## Document extract:

━━━━

Syllabus and Setup

Welcome!

This class is an introduction to data cleaning, analysis and visualization. We will walk you through as we analyze real world datasets. Each day, we will spend the first 30 minutes introducing the day's concepts, and the rest of the class will be exercises. We have written a daily walkthrough that you will read and program through in class, and we will be available to help.

This is our first time teaching this course, and we'll be learning as much as you. Don't hesitate to ask us to change something or improve on something. We'll be grateful.

Prereqs

We assume you have a working knowledge of python (6.01) and are willing to write code. Most of the code you interact with will come with an example that you can modify. Hopefully little specialized code will be generated except for programs you're inspired to write!

What we will teach

We will teach the basics of data analysis through concrete examples. All of your programming will be written in python. The schedule is as follows:

Day 0 (today): setup
Day 1: An end-to-end example getting you from a dataset found online to several plots of campaign contributions.
Day 2: Lots of visualization examples, and practice going from data to chart.
Day 3: Statistics basics, including T-Tests, Linear Regression, and statistical significance. We'll use campaign finance and per-county health rankings.
Day 4: Text processing on a large text corpus (the Enron email dataset) using tf-idf and cosine similarity.
Day 5: Scaling up to process large datasets using Hadoop/MapReduce on a larger copy of the Enron dataset.
Day 6: You tell us! Get into groups or work on your own to analyze a dataset of your choosing, and tell us a story!

What we will not teach

R. R is a wonderful data analysis, statistics, and plotting framework. We will not be using it because we can achieve all of our objectives in Python, and more MIT undergraduates know Python.

━━━━

## Task directions:
Please reproduce the course syllabus word for word from "This class is" to "inspired to write!".

## Available data:
━━━━

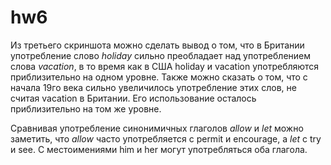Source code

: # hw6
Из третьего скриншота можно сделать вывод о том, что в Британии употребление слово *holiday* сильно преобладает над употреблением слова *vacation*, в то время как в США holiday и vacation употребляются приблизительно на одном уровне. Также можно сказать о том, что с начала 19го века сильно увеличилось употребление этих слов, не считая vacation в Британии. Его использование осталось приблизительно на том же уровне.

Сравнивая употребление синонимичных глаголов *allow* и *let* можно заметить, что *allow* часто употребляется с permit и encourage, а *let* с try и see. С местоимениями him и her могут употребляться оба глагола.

━━━━

## Answer box:
This class is an introduction to data cleaning, analysis and visualization. We will walk you through as we analyze real world datasets. Each day, we will spend the first 30 minutes introducing the day's concepts, and the rest of the class will be exercises. We have written a daily walkthrough that you will read and program through in class, and we will be available to help.

This is our first time teaching this course, and we'll be learning as much as you. Don't hesitate to ask us to change something or improve on something. We'll be grateful.

Prereqs

We assume you have a working knowledge of python (6.01) and are willing to write code. Most of the code you interact with will come with an example that you can modify. Hopefully little specialized code will be generated except for programs you're inspired to write!